I recently joined with a group of colleagues to examine the ethics of this kind of drug trial. We (a) interviewed health plan patients, their physicians, and health plan administrators, (b) discussed CRTs with the Harvard Pilgrim Health Care Ethics Advisory Group, and (c) systematically reviewed the relevant ethics literature. We published our conclusions in a Hastings Center Report article - "Comparing Drug Effectiveness at Health Plans: The Ethics of Cluster Randomized Trials." We focused on two large questions - (a) is individual informed consent required for participation in the kind of trial we envisioned and (b) if it is not required, what takes its place?

We concluded that individual informed consent is not required for participation in CRTs of widely used standard treatments that are in a state of equipoise. If a physician believes that the non-preferred agent is indicated she can prescribe it. If a patient wants the non-preferred agent she can receive it. Practicing physicians are familiar with the state of “internal equipoise” in which they would be equally comfortable recommending one agent or another. A CRT of the kind we envisioned simply asks the physician to prescribe the preferred agent unless she has a specific reason for prescribing the alternative. There is nothing in this chain of steps that is inherently different from ordinary practice. With regard to the prescribing of A or B there is no “experiment” being done and nothing requiring informed consent beyond what is ordinarily required in clinical practice.

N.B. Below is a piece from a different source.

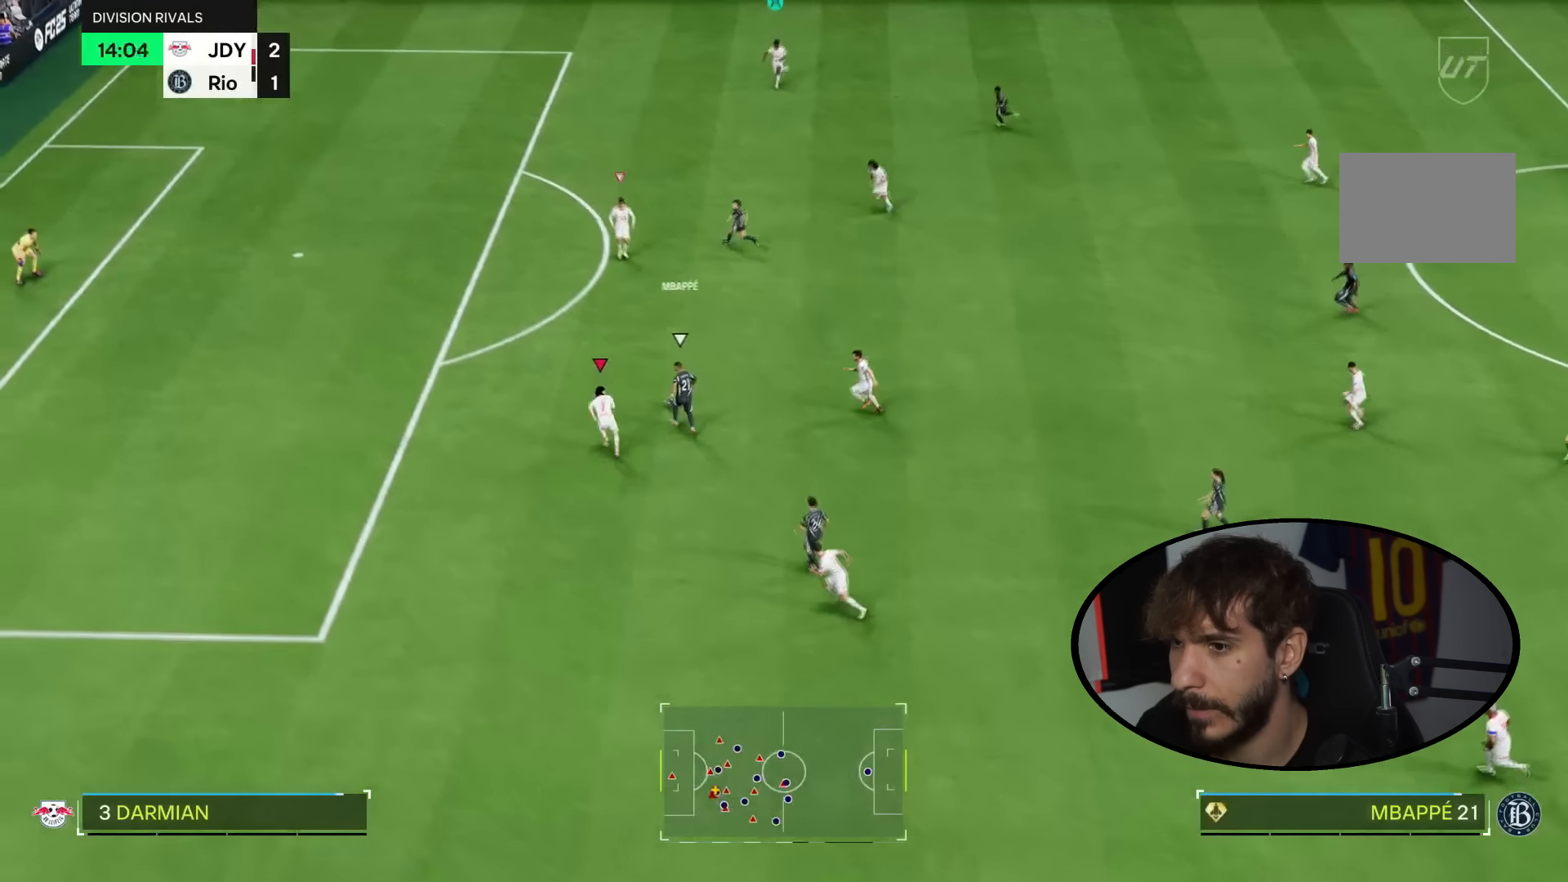
{"buttons": ["L2", "R2"], "left_stick": "down-left", "right_stick": "center", "events": [[400, "right_stick", "up"], [433, "left_stick", "down-left"], [467, "right_stick", "center"], [500, "L2", "down"]]}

Not surprisingly, the U.K., which insures the entire population through its National Health Service, and which faces explicit trade-off questions on a daily basis, has paid more attention to the ethics of comparative effectiveness research than we have in the U.S. In 2002 the Medical Research Council published "Cluster Randomized Trials: Methodological and Ethical Considerations. "Here's the essence of what it had to say about informed consent:
An individual body, or mechanism that can represent the interests of the cluster is required – for convenience this will be labeled the “cluster representation mechanism” (CRM). The appropriate nature of the CRM will vary depending on the circumstances – both the nature of the cluster and the nature of the intervention. Thus, agreement to fluoridate the water supply might be obtained by plebiscite, while GPs might agree to the distribution of an information leaflet to people in their waiting rooms...The CRM must produce a formal document for the cluster that certifies and sets out its ability to [consent] (sufficient knowledge of the circumstances, beliefs, and values of members of the cluster, any delegated authority from/for the cluster, lack of conflicts of interest)...The CRM has essentially the same rights as a patient in an individually randomized trial --- including the absolute right to withdraw the cluster, without adverse impact on the cluster, if it decided that the study was not now in the interests of the community.
We agreed with this analysis.

Our interviews with patients, however, showed that some were perplexed by the idea of clinical equipoise. These patients believed that their doctors knew what was best for them. The idea that large swaths of medical practice do not have an evidence base showing that alternative A is better than B was foreign to them.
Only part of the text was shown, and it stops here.